Здесь нелюбимый вами колорит
гостей столицы, выживших хозяев,
бывал хоть на мгновенье позабыт,
когда лагман вы брали, рот раззявив.
Никто не выжил здесь, ни пища, ни едок.
Все снесено, надломлено, разбито.
Какой неутешительный итог
владельцам и клиентам общепита.
Где стол был яств (пусть пластиковый, но…),
теперь всё тлен, где бомж и ветр гуляет;
картофеля предсмертное зерно
скукоживается и как бы тает.
Приходит всей органике хана.
Потом и неорганике настанет.
Читатель ждет уж рифмы… молодец.
Ну, ничего… Он скоро перестанет…
Поскольку после каждого из нас,
пусть смутен он анфас и зыбок в профиль,
останется пустырь, провал, пролаз…
А вместо сердца – тлеющий картофель.
ВОТ Я НА ВАС СМОТРЮ ТАКИХ, НА РАДОСТНЫХ…
1.
Вот я на вас смотрю, на пидорасов,
и думаю, вот бы и мне прожить,
не возжелав, –
вот как В.Н. Некрасов, –
ни дома их, ни жен их, ни вола…
…или осла… – осла их, и вола их, –
лишь справедливости, –
как Всевол’д Николаич.
2.
Вот я на вас смотрю таких, на радостных,
кем буду безусловно порицаем,
случись война, там, плен, слабохарактерность…,
и чувствую, что стал бы полицаем…
3.
Выйти рано и спросить:
– Вы – тираны? – Мы – тираны?!!!
Ветераны мы… – Простите…
Мыть раны… Пить… Выть…
4.
Я занят делом не простым:
чтоб счастье было полным
чтоб не забудем, не простим –
не попрекнем, не вспомним,
чтоб не пытаться не пытать –
кто вертухай, кто староста…
А руки жать да водку жрать, –
пожалуйста, пожалуйста!
2008–2014
Исповедь
1.
“ — Ну, так что мы будем с вами делать?! –
спрашивал меня святой отец. — A…?”
Дайте, я скажу, как было дело, —
что меня вообще так угораздило, —
и ведь надо ж, перед самым праздником, —
я ж сперва не знал, куда мне деться:
выпала мне вдруг командировка, —
между прочим!
ничего серьезного!
у людей серьёзнее бывали! —
так сказать, в заоблачные дали, —
в направленьи гордого, седого,
северного, солнечного, грозного, —
ну, зачем указывать точнее, —
вам то что?

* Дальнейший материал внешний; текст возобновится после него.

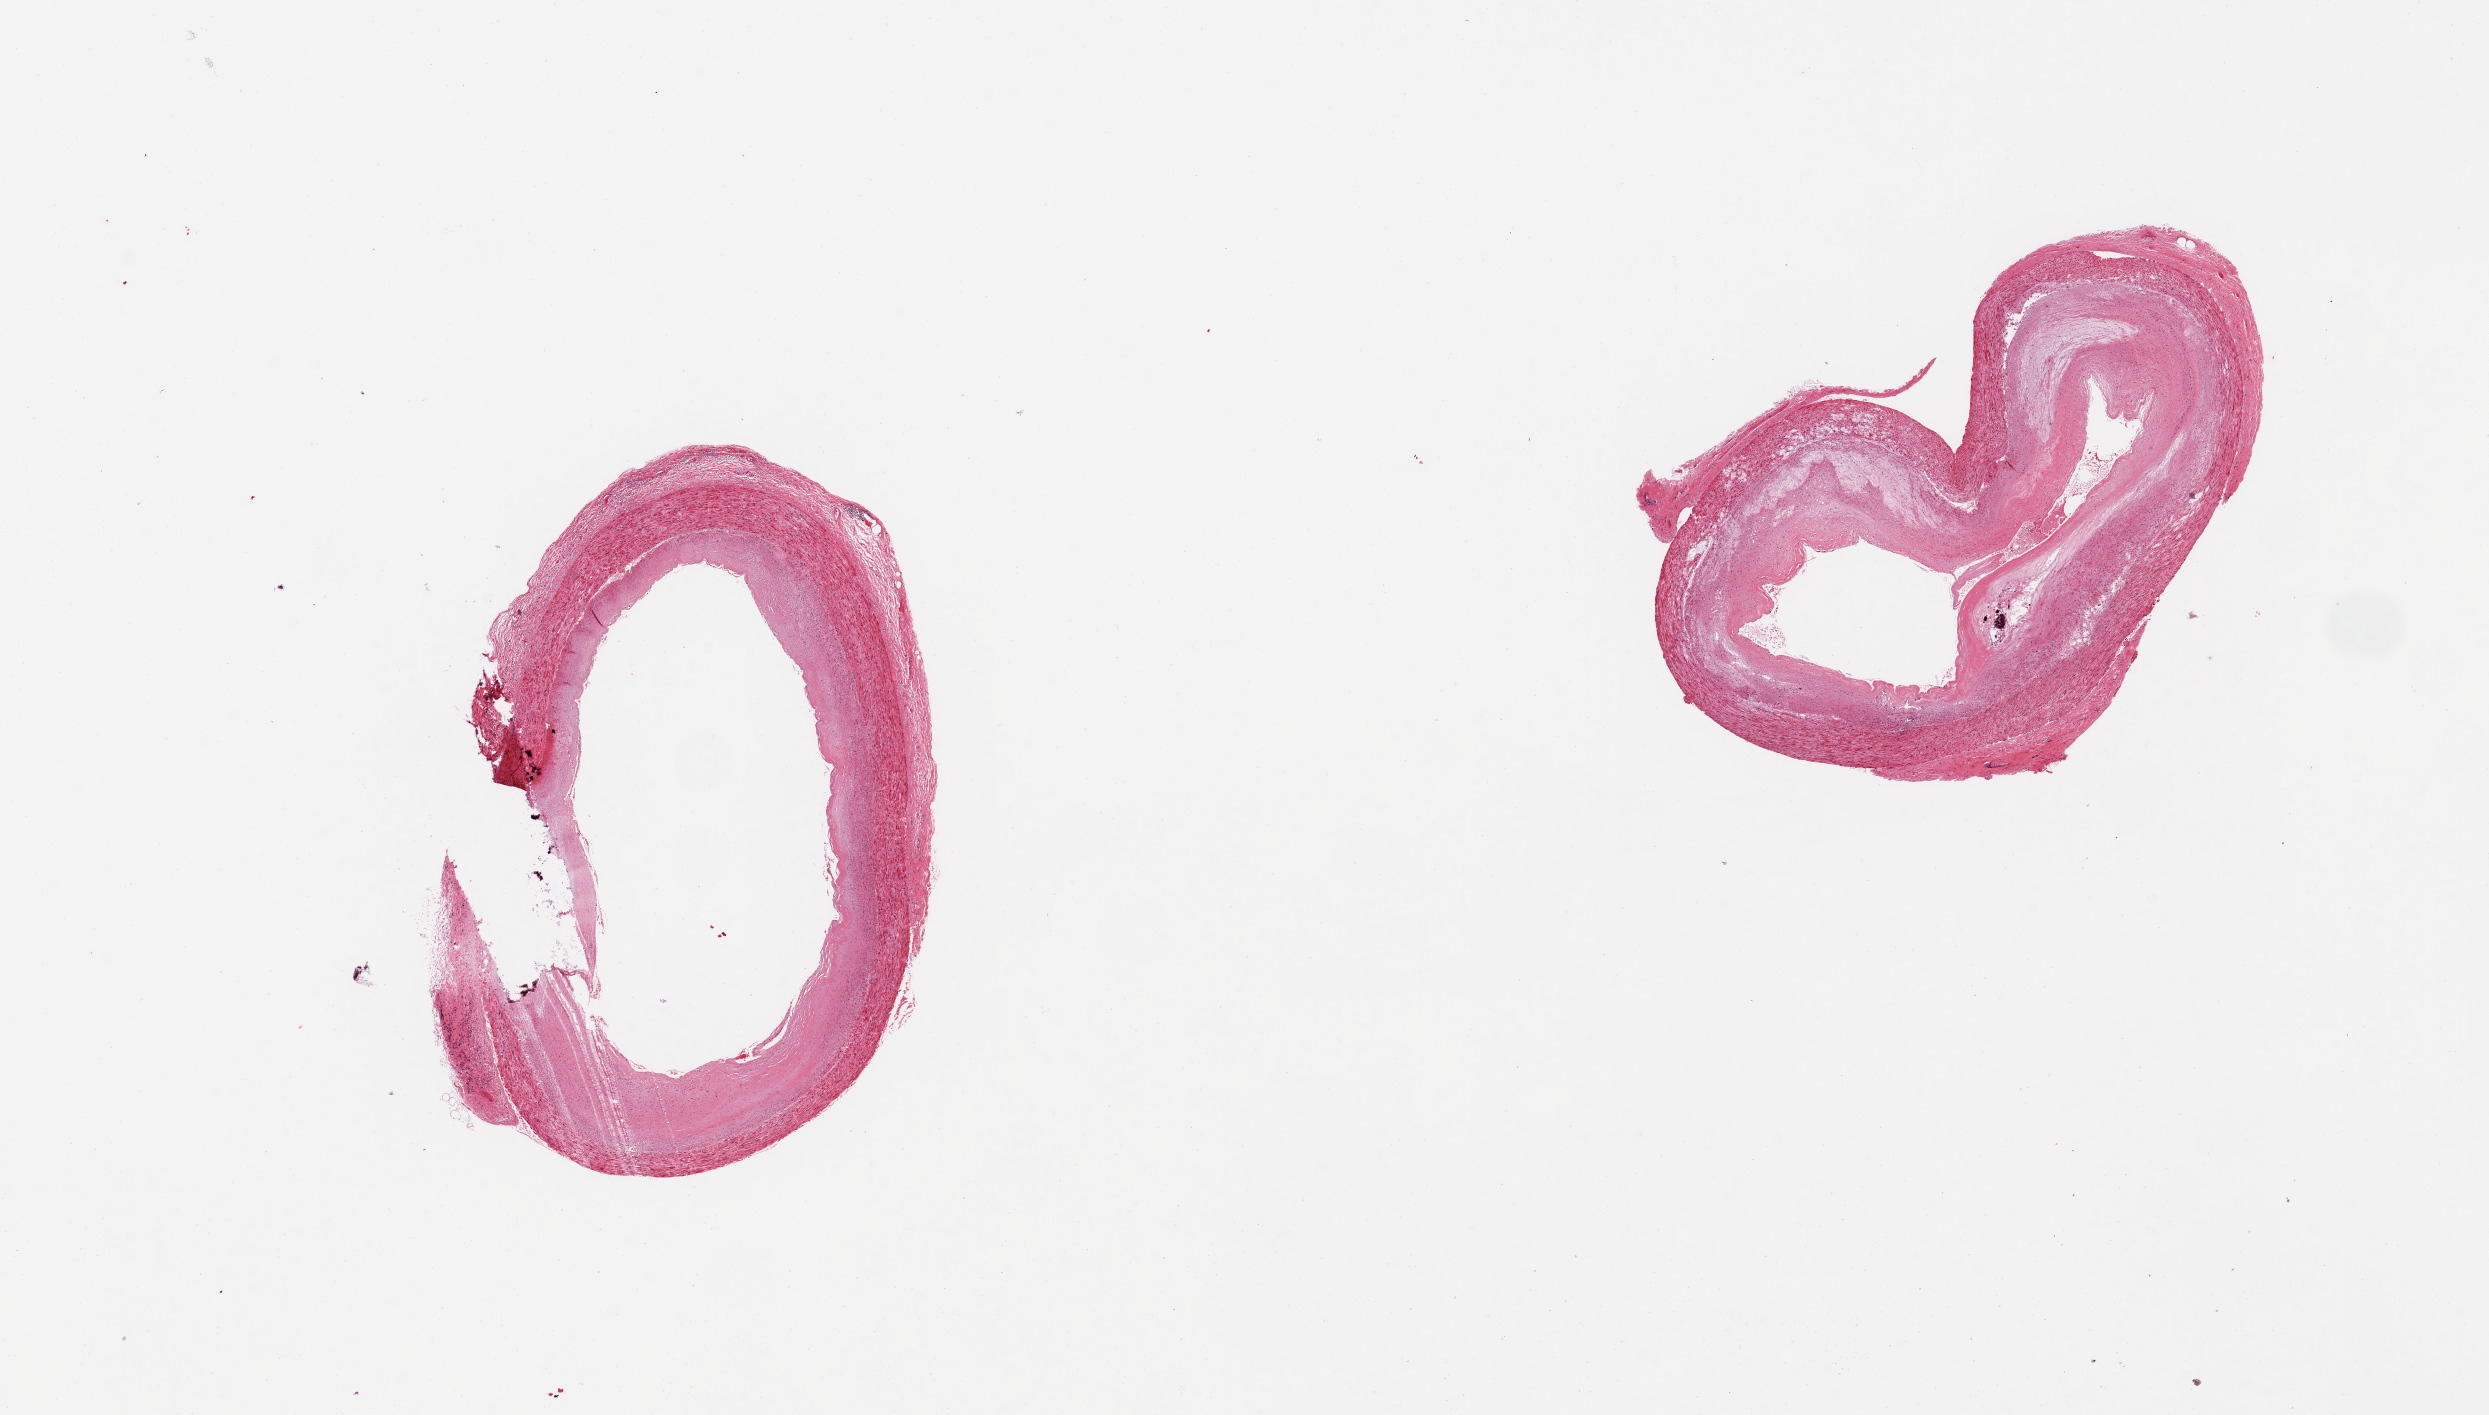
Digitized H&E-stained section, whole scanned area (about 19.7 x 11.2 mm, slide scanned at 20x) shown as a low-resolution overview. PAXgene-fixed, paraffin-embedded tissue. Section of coronary artery (target tissue). Tissue donor sample. Male donor.
Pathologist's review note for this sample: 2 pieces, ~60% obstructive atherosis.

Казбека ли, Эльбруса?-
важно, что — восточнее Ростова,
Ставрополя главное южнее;
главное, чтоб все пришли домой.
Дело было нынешней весной.
Отмечал, не праздновал я труса,
так что на неделе на Страстной
взял да и отправился на исповедь —
( где ж тут трусость? согласитесь, чисто ведь
здравый смысл, подернувшийся ленью?) —
и молился — истово? — не-истово? —
“Господи, по щучьему веленью…
Господи, ах, боже, боже мой…”
Был ли мой порыв богоугоден?
Всё ж надеюсь; хоть на всяких войнах
я пригоден лишь к нестроевой, нах…
В мирное-то я вобще не годен.
В армии я даже не служил.
Говорю об этом между прочим
потому, что строгий иерей
зыркал, как святой, но всё же отчим;
одного из сказочных старшин
мне напоминал святой отец, —
тех, кто хоть и мог на арамейском,
но предпочитал всё ж на армейском
строить и гундосов и чмырей.
Видно, пастырь знал своих овец.
2.
Подозвал. Пошёл я, спотыкаясь
и, одновременно, семеня
на манер испуганной левретки,
но решил, при всём честном народе я
всё скажу, и слышат пусть меня
слишком близко вставшие соседки:
“Mea culpa! Извиняюсь, — каюсь!
Мой любимый грех — чревоугодие,
без него мне не прожить и дня,
от него я нынче отрекаюсь!
Мало того, есть ещё условия,
буду соблюдать и их отныне я,
откажусь от гнева и уныния,
сребролюбия, гордыни, празднословия.
Коль не прекратим собой являть
небреженье службой и молитвой,
нас за это перед главной битвой
могут не призвать, — комиссовать!
Сроки ж настают! Уже борьба
достигает своего предела!
Ну, а нам-то что же, нет и дела?
Суеверие, кощунство и божба –
вот, что многих занимает нынче!
Пагубна для нас сия стезя!
Вот уже написан ”Код Да Винчи“!
Ничего откладывать нельзя!
Кровь Христова и Христово тело!..”
Я чуть не залаял под конец.
Сам себя я как-то стал накачивать
и уже не мог остановиться:
“—Надо жизнь бесовскую заканчивать!!”
“— Ну, так что мы будем с вами делать?! –
вновь переспросил святой отец. —
Будем человеком становиться?!”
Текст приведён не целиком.